# Required action
Please reproduce every record, keeping each one exactly as written.

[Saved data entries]
----
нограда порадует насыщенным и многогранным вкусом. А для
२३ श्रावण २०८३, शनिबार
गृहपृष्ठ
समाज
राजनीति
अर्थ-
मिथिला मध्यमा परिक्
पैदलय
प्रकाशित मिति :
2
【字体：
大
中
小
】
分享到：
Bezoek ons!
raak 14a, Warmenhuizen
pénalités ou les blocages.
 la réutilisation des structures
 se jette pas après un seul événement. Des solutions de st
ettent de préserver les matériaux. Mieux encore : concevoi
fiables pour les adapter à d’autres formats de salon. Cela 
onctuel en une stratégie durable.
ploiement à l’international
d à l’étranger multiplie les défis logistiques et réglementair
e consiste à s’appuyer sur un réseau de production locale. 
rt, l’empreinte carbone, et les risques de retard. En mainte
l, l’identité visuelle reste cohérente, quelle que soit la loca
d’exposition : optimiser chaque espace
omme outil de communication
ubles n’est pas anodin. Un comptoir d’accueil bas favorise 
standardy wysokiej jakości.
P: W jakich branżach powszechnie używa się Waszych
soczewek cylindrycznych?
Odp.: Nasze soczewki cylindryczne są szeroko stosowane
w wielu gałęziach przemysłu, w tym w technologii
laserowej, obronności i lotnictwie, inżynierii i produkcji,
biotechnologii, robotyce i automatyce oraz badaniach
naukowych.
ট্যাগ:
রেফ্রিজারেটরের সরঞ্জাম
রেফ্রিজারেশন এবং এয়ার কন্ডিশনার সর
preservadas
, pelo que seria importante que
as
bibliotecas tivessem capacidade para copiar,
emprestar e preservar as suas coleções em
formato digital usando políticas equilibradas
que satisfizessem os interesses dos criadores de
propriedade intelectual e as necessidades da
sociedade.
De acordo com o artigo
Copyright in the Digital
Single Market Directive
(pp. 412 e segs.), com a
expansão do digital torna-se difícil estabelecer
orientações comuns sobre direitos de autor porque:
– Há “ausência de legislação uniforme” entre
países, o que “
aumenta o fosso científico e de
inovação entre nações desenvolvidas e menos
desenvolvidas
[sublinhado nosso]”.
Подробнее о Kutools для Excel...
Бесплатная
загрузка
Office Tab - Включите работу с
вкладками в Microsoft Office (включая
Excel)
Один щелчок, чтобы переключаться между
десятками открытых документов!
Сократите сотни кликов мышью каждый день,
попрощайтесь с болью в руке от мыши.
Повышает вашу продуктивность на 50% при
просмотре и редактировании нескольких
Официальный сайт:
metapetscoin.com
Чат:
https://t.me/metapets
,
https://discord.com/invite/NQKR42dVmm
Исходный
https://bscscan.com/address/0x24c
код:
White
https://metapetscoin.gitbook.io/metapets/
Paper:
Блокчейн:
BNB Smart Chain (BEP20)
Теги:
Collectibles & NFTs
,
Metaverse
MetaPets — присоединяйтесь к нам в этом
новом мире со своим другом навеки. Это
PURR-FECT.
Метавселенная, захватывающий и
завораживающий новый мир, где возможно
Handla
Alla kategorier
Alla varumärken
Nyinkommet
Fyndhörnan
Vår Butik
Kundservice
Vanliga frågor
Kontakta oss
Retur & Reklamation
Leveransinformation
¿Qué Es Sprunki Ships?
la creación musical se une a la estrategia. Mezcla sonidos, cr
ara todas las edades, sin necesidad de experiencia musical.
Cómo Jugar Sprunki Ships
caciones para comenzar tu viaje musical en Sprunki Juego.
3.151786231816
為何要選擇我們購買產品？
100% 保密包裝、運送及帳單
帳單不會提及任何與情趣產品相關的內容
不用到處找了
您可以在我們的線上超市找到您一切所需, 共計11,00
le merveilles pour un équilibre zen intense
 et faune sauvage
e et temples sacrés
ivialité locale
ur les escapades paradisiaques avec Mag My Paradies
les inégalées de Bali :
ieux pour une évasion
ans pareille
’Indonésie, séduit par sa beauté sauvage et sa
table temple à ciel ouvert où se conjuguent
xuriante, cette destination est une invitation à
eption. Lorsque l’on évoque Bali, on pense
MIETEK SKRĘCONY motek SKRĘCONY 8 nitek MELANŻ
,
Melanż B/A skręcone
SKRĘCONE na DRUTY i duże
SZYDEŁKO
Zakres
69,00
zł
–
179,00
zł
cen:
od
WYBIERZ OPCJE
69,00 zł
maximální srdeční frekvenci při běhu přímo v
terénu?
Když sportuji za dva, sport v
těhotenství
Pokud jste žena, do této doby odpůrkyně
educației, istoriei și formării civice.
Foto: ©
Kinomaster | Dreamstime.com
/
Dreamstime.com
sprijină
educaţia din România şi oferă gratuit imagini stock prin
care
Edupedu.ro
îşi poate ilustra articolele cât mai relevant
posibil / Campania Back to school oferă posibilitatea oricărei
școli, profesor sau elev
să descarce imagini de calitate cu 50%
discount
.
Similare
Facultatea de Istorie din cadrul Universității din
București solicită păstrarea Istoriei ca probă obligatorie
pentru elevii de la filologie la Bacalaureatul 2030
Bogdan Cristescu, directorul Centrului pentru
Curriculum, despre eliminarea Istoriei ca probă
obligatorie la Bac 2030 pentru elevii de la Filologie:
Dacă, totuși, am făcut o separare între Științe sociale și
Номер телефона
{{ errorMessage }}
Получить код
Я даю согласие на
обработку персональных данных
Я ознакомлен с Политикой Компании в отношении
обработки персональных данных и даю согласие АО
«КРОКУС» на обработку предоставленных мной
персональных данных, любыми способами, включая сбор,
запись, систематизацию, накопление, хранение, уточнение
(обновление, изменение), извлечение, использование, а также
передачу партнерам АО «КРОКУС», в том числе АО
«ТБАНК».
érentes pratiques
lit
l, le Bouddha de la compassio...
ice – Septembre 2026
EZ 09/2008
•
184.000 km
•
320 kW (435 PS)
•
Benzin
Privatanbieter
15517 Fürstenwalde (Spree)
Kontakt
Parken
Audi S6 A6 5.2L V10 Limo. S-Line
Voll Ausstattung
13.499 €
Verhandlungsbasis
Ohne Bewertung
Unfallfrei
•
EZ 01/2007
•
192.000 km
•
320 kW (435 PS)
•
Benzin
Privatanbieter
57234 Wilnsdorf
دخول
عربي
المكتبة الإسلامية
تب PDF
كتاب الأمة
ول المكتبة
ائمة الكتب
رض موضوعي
----
# Answer for the task
нограда порадует насыщенным и многогранным вкусом. А для
२३ श्रावण २०८३, शनिबार
गृहपृष्ठ
समाज
राजनीति
अर्थ-
मिथिला मध्यमा परिक्
पैदलय
प्रकाशित मिति :
2
【字体：
大
中
小
】
分享到：
Bezoek ons!
raak 14a, Warmenhuizen
pénalités ou les blocages.
 la réutilisation des structures
 se jette pas après un seul événement. Des solutions de st
ettent de préserver les matériaux. Mieux encore : concevoi
fiables pour les adapter à d’autres formats de salon. Cela 
onctuel en une stratégie durable.
ploiement à l’international
d à l’étranger multiplie les défis logistiques et réglementair
e consiste à s’appuyer sur un réseau de production locale. 
rt, l’empreinte carbone, et les risques de retard. En mainte
l, l’identité visuelle reste cohérente, quelle que soit la loca
d’exposition : optimiser chaque espace
omme outil de communication
ubles n’est pas anodin. Un comptoir d’accueil bas favorise 
standardy wysokiej jakości.
P: W jakich branżach powszechnie używa się Waszych
soczewek cylindrycznych?
Odp.: Nasze soczewki cylindryczne są szeroko stosowane
w wielu gałęziach przemysłu, w tym w technologii
laserowej, obronności i lotnictwie, inżynierii i produkcji,
biotechnologii, robotyce i automatyce oraz badaniach
naukowych.
ট্যাগ:
রেফ্রিজারেটরের সরঞ্জাম
রেফ্রিজারেশন এবং এয়ার কন্ডিশনার সর
preservadas
, pelo que seria importante que
as
bibliotecas tivessem capacidade para copiar,
emprestar e preservar as suas coleções em
formato digital usando políticas equilibradas
que satisfizessem os interesses dos criadores de
propriedade intelectual e as necessidades da
sociedade.
De acordo com o artigo
Copyright in the Digital
Single Market Directive
(pp. 412 e segs.), com a
expansão do digital torna-se difícil estabelecer
orientações comuns sobre direitos de autor porque:
– Há “ausência de legislação uniforme” entre
países, o que “
aumenta o fosso científico e de
inovação entre nações desenvolvidas e menos
desenvolvidas
[sublinhado nosso]”.
Подробнее о Kutools для Excel...
Бесплатная
загрузка
Office Tab - Включите работу с
вкладками в Microsoft Office (включая
Excel)
Один щелчок, чтобы переключаться между
десятками открытых документов!
Сократите сотни кликов мышью каждый день,
попрощайтесь с болью в руке от мыши.
Повышает вашу продуктивность на 50% при
просмотре и редактировании нескольких
Официальный сайт:
metapetscoin.com
Чат:
https://t.me/metapets
,
https://discord.com/invite/NQKR42dVmm
Исходный
https://bscscan.com/address/0x24c
код:
White
https://metapetscoin.gitbook.io/metapets/
Paper:
Блокчейн:
BNB Smart Chain (BEP20)
Теги:
Collectibles & NFTs
,
Metaverse
MetaPets — присоединяйтесь к нам в этом
новом мире со своим другом навеки. Это
PURR-FECT.
Метавселенная, захватывающий и
завораживающий новый мир, где возможно
Handla
Alla kategorier
Alla varumärken
Nyinkommet
Fyndhörnan
Vår Butik
Kundservice
Vanliga frågor
Kontakta oss
Retur & Reklamation
Leveransinformation
¿Qué Es Sprunki Ships?
la creación musical se une a la estrategia. Mezcla sonidos, cr
ara todas las edades, sin necesidad de experiencia musical.
Cómo Jugar Sprunki Ships
caciones para comenzar tu viaje musical en Sprunki Juego.
3.151786231816
為何要選擇我們購買產品？
100% 保密包裝、運送及帳單
帳單不會提及任何與情趣產品相關的內容
不用到處找了
您可以在我們的線上超市找到您一切所需, 共計11,00
le merveilles pour un équilibre zen intense
 et faune sauvage
e et temples sacrés
ivialité locale
ur les escapades paradisiaques avec Mag My Paradies
les inégalées de Bali :
ieux pour une évasion
ans pareille
’Indonésie, séduit par sa beauté sauvage et sa
table temple à ciel ouvert où se conjuguent
xuriante, cette destination est une invitation à
eption. Lorsque l’on évoque Bali, on pense
MIETEK SKRĘCONY motek SKRĘCONY 8 nitek MELANŻ
,
Melanż B/A skręcone
SKRĘCONE na DRUTY i duże
SZYDEŁKO
Zakres
69,00
zł
–
179,00
zł
cen:
od
WYBIERZ OPCJE
69,00 zł
maximální srdeční frekvenci při běhu přímo v
terénu?
Když sportuji za dva, sport v
těhotenství
Pokud jste žena, do této doby odpůrkyně
educației, istoriei și formării civice.
Foto: ©
Kinomaster | Dreamstime.com
/
Dreamstime.com
sprijină
educaţia din România şi oferă gratuit imagini stock prin
care
Edupedu.ro
îşi poate ilustra articolele cât mai relevant
posibil / Campania Back to school oferă posibilitatea oricărei
școli, profesor sau elev
să descarce imagini de calitate cu 50%
discount
.
Similare
Facultatea de Istorie din cadrul Universității din
București solicită păstrarea Istoriei ca probă obligatorie
pentru elevii de la filologie la Bacalaureatul 2030
Bogdan Cristescu, directorul Centrului pentru
Curriculum, despre eliminarea Istoriei ca probă
obligatorie la Bac 2030 pentru elevii de la Filologie:
Dacă, totuși, am făcut o separare între Științe sociale și
Номер телефона
{{ errorMessage }}
Получить код
Я даю согласие на
обработку персональных данных
Я ознакомлен с Политикой Компании в отношении
обработки персональных данных и даю согласие АО
«КРОКУС» на обработку предоставленных мной
персональных данных, любыми способами, включая сбор,
запись, систематизацию, накопление, хранение, уточнение
(обновление, изменение), извлечение, использование, а также
передачу партнерам АО «КРОКУС», в том числе АО
«ТБАНК».
érentes pratiques
lit
l, le Bouddha de la compassio...
ice – Septembre 2026
EZ 09/2008
•
184.000 km
•
320 kW (435 PS)
•
Benzin
Privatanbieter
15517 Fürstenwalde (Spree)
Kontakt
Parken
Audi S6 A6 5.2L V10 Limo. S-Line
Voll Ausstattung
13.499 €
Verhandlungsbasis
Ohne Bewertung
Unfallfrei
•
EZ 01/2007
•
192.000 km
•
320 kW (435 PS)
•
Benzin
Privatanbieter
57234 Wilnsdorf
دخول
عربي
المكتبة الإسلامية
تب PDF
كتاب الأمة
ول المكتبة
ائمة الكتب
رض موضوعي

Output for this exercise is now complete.